Иван снова поднял на нее глаза, и в этот раз во взгляде мелькнуло что-то похожее на горькую усмешку. «Человек ведь, барыня. По-христиански проводить надо».
В этих простых словах было столько неожиданного достоинства, столько тихой силы, что Василиса растерялась. Он стоял перед ней – грязный, мокрый, бесправный раб, купленный и привезенный, как вещь, – и говорил о христианском долге ей, своей госпоже. В этот миг социальная пропасть между ними словно истончилась, обнажив простую человеческую суть.
«Хорошо, Иван, – сказала она, стараясь, чтобы голос звучал ровно и властно. – Я пришлю за священником из села. Можешь идти».
Он снова поклонился, так же низко, но когда выпрямился, их взгляды опять встретились – на долю секунды дольше, чем требовалось. В его глазах она увидела не только благодарность, но и мимолетное удивление, словно он не ожидал такого ответа. Потом он молча повернулся и вышел, оставив на полу мокрый след и странное, тревожное чувство в душе Василисы.

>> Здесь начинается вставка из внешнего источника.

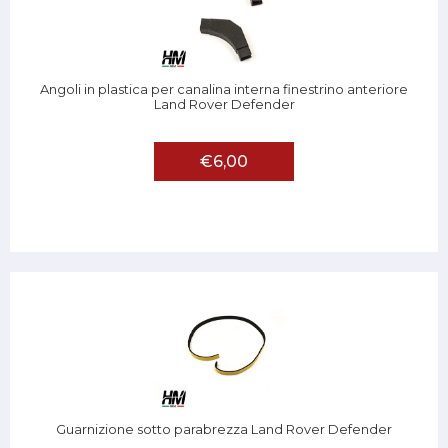
Angoli in plastica per canalina interna finestrino anteriore
Land Rover Defender
€6,00
Guarnizione sotto parabrezza Land Rover Defender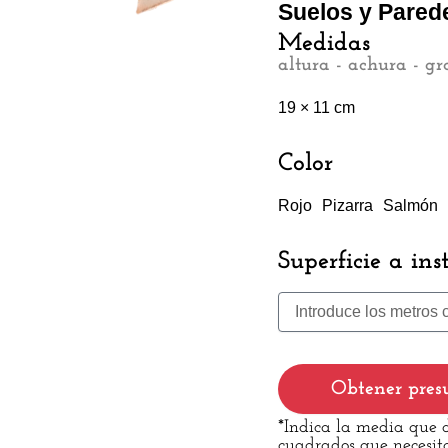
Suelos y Pared
Medidas
altura - achura - gr
19 × 11 cm
Color
Rojo
Pizarra
Salmón
Superficie a ins
Obtener pres
*Indica la media que de
cuadrados que necesita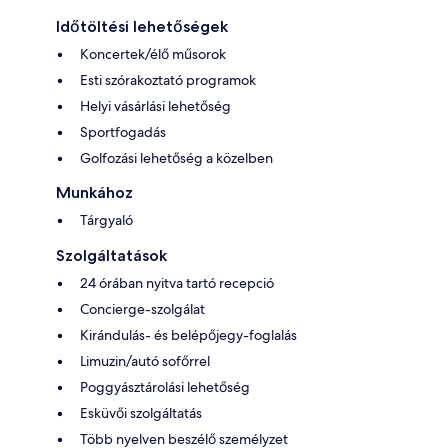
Időtöltési lehetőségek
Koncertek/élő műsorok
Esti szórakoztató programok
Helyi vásárlási lehetőség
Sportfogadás
Golfozási lehetőség a közelben
Munkához
Tárgyaló
Szolgáltatások
24 órában nyitva tartó recepció
Concierge-szolgálat
Kirándulás- és belépőjegy-foglalás
Limuzin/autó sofőrrel
Poggyásztárolási lehetőség
Esküvői szolgáltatás
Több nyelven beszélő személyzet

Она подошла к окну. Дождь усилился, барабаня по стеклу. Там, внизу, она увидела удаляющуюся фигуру Ивана, бредущего сквозь грязь к баракам – в тот мир невыносимой тяжести и беспросветности, который существовал бок о бок с ее пыльными клавикордами и французскими романами. И впервые она почувствовала не только абстрактную жалость, но и острое, личное беспокойство, укол совести и… необъяснимый интерес к этому крепостному парню с глазами, полными боли и непонятного огня
Глава 2. Тени на стене и непрошеная мысль
Дни потянулись серой, однообразной чередой, свойственной поздней осени в русской деревне. Дождь сменился холодным ветром, который завывал в печных трубах и гнал по небу свинцовые тучи, редко уступавшие место бледному, негреющему солнцу. Священник из села приезжал. Старая Агафья тихо отошла в мир иной, окруженная не родными – их у нее не осталось, – а несколькими такими же одинокими, изможденными женщинами и тем самым парнем, Иваном, который и поднял за нее голос перед барыней. Василиса распорядилась насчет скромных похорон, выделив немного муки и круп на поминки – жест, который староста Еремей счел излишней и даже вредной мягкостью.